Apache Server Account: Web Server Secrets, Part 4
Each file or directory, then, has three permissions (rwx) each, for the file owner (user), group, and others. That’s why a Unix or Linux directory listing shows three sets of permissions:
- drwxrwxrwx for a directory, and
- -rwxrwxrwx for a plain file.
drwxr-xr-x 4 genealogist users 4096 Mar 30 19:24 . drwx------ 5 genealogist users 4096 Mar 30 19:20 .. drwx--x--x 2 genealogist users 4096 Mar 30 19:23 cgi-bin -rw-r--r-- 1 genealogist users 8 Mar 30 19:21 .htaccess -rw-r--r-- 1 genealogist users 747 Mar 30 19:21 index.html -rw-r--r-- 1 genealogist users 32 Mar 30 19:23 main.html drwxrwxrwx 2 genealogist users 4096 Mar 30 19:24 members
Three Digits
Unix is all about abbreviations. Vowels are never used when something unpronounceable will do. The first letter will often be used in lieu of the entire word. cp stands for copy, od stands for octal dump (but is what you use for hex dump as well), yes stands for you’re going to be sorry you asked.
So. If you can get a letter to stand for a word, why not have a digit stand for a series of letters each standing for a word or phrase? To a Unix or Linux hacker, that’s called efficiency, and therefore the very height of coolness.
One of the coolest things in Unix and Linux is file permissions. (I’m just giving the tip of the iceberg, you will recall… if you happened to have observed how directory set group id changes from s to S with an nfs mount, you’d begin to appreciate ultimate coolness. However, we’ll leave total coolness for another day.)

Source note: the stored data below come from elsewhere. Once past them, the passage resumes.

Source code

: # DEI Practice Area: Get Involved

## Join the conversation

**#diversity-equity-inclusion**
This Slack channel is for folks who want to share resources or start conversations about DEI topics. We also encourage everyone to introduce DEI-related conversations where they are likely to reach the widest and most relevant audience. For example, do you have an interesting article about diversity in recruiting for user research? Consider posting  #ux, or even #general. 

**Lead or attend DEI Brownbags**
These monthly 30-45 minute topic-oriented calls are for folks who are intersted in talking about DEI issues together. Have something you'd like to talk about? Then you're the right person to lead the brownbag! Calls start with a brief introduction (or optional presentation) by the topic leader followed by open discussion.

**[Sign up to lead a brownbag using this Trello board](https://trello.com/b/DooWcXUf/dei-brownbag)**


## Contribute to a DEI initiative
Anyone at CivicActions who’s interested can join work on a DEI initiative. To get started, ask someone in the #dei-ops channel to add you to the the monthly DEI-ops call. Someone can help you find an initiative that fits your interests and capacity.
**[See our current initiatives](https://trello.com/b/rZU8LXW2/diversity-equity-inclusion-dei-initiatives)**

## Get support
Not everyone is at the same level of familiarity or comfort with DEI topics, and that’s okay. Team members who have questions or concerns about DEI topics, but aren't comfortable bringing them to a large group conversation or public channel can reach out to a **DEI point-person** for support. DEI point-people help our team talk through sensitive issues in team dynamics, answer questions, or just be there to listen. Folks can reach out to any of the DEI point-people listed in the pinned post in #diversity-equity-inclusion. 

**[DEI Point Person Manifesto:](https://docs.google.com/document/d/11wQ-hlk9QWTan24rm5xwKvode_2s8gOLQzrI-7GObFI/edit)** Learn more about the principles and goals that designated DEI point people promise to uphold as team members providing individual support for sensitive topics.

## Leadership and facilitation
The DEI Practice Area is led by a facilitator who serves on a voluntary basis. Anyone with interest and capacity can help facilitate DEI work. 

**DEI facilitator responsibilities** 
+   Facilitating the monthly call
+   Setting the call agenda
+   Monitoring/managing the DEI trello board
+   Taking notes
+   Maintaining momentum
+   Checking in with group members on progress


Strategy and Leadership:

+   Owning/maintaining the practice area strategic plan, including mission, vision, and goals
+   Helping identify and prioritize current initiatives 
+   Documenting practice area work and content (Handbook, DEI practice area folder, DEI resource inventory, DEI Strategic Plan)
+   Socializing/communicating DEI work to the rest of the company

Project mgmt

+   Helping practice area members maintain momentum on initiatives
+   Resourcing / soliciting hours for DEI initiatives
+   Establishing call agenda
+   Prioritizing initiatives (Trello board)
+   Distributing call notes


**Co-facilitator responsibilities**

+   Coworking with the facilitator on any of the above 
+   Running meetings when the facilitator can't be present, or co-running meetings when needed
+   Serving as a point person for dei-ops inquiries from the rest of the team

Read permission is assigned a value of 4. Write permission is 2, and execute permission is 1. Thus:
- rwx is 7,
- rw- is 6,
- r-x is 5,
- r– is 4, and
- –x is 1.
When you slap user, group, others’ permissions together, you have truths such as:
- rwxrwxrwx is 777,
- rw-r–r– is 644,
- rw-rw-rw- is 666,
- rwxr-xr-x is 755, and
- rwx–x–x is 711.
But, what does this mean??? Finally, I can explain!
Apache Server
On your server, you are one of the users. This makes sense, right? You have an ftp login, and the files in your domain are (mostly) owned by yourself – that is, they’re owned by that ftp login. On a server, the “group” concept really doesn’t matter. Either everybody else is in your group, or nobody is. But it’s Unix or Linux, and that means the “group” part of the permission stuff is still there.
Meanwhile, the Apache server itself is a different user. The server itself owns its own files – and does not own your files. In the choice of “user, group, others”, the server falls in the “others” category. (With one important exception; I’ll get to that exception in just a bit!)
When a surfer blows on in to look at your awesome web page with 300k of fast-loading graphics, what actually happens? That surfer doesn’t actually log on to your server. Instead, that surfer’s browser sends a request to the Apache software which is logged in to your server. More precisely, the Apache software resides on your server, and listens for requests.
When Apache sees that surfer’s request, it figures out which of your files to grab, and feed to that surfer. Can Apache grab everything you’ve got? No, it can’t. First, it’s restricted by the server configuration files, and by your .htaccess files. Second, it’s restricted by your Unix/Linux file permissions. We’ll ignore that first restriction for now, and remain focused on the second.
If the file permission is 644 (-rw-r–r–), that means that “others” can read the file but not overwrite it. Apache is one of those others. What about the directory? Every file is in some directory, and therefore directory permission always counts. If the directory permission is 711 (drwx–x–x), the server can grab the file. If the directory permission is 700 (drwx——), the server can’t touch it.